Да, существует речевая практика, и притом, как Вы выражаетесь, общая. Говоря об Украденном письме, я высказал, может быть, в несколько загадочной форме, ту мысль, что письмо это на какое-то время и в границах маленькой сцены, Schauplatz, как сказал бы Фрейд, в границах разыгранного перед нами Эдгаром По кукольного спектакля, было бессознательным различных субъектов, поочередно сменявших друг друга в качестве его обладателя. Бессознательное — это само письмо, написанная на клочке бумаги и гуляющая на свободе фраза. Это с очевидностью вытекает из моих наблюдений над окраской, которую приобретают один за другим персонажи истории по мере того, как пробегает по их лицу и фигуре отблеск письма.
Вас это, возможно, не удовлетворяет. Не забывайте, однако, что бессознательное Эдипа как раз и представляет собой ту лежащую в основе речь, благодаря которой история Эдипа и оказалась со времен давних, времен незапамятных, записанной, а мы теперь ее знаем, в то время как сам Эдип, с самого начала действовавший по ее сценарию, не знает о ней ничего. Все это уходит в далекое прошлое — вспомните, что оракул предостерегает его родителей, что сам он оказывается изгоем, подкидышем. События действительно разворачиваются в соответствии с оракулом и определяются тем обстоятельством, что на деле он совсем не тот, чем представляется он себе в своем мнимом прошлом — сын Лайа и Иокасты, он вступает в жизнь, оставаясь о своем происхождении в совершенном неведении. Все перипетии его драматической судьбы обусловлены от начала и до конца тем искажением речи, которое, хотя он об этом не знает, и есть реальность.

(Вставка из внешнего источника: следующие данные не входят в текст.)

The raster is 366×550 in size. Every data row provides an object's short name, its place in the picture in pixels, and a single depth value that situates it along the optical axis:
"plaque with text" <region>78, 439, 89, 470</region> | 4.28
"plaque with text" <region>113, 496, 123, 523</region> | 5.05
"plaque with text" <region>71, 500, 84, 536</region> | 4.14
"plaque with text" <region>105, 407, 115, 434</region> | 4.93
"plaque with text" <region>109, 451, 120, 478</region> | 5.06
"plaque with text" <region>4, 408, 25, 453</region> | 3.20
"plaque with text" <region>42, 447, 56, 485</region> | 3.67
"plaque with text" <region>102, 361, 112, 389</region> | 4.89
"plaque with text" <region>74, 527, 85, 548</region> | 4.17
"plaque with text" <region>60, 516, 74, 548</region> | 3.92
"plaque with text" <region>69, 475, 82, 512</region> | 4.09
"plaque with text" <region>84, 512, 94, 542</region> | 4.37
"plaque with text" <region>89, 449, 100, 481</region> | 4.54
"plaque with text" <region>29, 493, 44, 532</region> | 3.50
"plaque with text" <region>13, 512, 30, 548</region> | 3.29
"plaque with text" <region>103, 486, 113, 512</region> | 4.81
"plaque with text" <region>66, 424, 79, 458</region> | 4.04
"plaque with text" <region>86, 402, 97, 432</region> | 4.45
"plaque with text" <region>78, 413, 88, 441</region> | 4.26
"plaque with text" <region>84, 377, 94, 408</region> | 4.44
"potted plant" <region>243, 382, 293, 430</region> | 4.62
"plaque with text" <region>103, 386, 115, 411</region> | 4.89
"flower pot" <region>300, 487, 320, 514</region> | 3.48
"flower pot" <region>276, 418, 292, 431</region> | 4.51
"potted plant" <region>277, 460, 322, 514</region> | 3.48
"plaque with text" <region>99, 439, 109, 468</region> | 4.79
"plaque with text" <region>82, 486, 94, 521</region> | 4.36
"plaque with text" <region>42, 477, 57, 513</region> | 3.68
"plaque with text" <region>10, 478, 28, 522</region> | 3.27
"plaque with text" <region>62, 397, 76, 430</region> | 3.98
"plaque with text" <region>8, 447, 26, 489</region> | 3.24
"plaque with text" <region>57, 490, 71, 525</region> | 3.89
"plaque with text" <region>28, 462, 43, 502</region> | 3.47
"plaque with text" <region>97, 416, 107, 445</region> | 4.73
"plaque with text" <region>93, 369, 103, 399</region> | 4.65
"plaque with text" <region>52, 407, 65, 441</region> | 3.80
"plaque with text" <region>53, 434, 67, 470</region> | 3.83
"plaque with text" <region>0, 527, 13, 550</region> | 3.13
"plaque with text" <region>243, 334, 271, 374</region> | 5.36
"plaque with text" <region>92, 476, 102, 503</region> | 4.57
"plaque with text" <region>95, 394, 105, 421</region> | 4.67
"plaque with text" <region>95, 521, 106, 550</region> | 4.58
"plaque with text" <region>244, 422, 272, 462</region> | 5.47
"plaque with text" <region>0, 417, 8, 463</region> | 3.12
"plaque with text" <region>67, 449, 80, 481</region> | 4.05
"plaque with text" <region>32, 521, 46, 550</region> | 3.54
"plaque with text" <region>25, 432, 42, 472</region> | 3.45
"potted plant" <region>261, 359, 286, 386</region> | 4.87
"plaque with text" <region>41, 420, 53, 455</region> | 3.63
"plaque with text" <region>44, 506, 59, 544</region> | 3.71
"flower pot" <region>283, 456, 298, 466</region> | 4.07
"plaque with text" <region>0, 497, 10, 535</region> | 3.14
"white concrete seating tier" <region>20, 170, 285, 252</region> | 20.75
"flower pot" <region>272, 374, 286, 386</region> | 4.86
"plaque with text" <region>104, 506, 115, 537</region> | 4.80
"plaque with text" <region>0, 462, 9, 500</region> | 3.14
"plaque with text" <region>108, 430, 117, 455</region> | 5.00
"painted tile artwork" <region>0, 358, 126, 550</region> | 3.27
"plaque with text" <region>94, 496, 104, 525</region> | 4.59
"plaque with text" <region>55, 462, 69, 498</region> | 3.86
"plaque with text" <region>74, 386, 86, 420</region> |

Позже, когда мы будем снова говорить о смерти, я попытаюсь объяснить вам развязку драмы Эдипа — в том виде, в котором предстает она нам у великих трагиков. Хорошо бы, если бы вы прочли к следующей лекции Эдипа в Колоне. Вы увидите там, что последнее слово в отношениях человека с неведомой ему речью — это смерть. И нужно обратиться к творениям поэтическим, чтобы открыть для себя, до какой напряженности может дойти в своем осуществлении идентификация между этой скрытой фигурой умолчания и смертью как таковой, в самом чудовищном ее облике. Разоблачение, которое не несет в себе навязчивой мысли о загробной жизни и заставляет любые слова умолкнуть. Как ни поучителен для нас Эдип-царь, должны аналитики знать и то потустороннее по отношению к любой драме, что нашло выражение в трагедии об Эдипе в Колоне.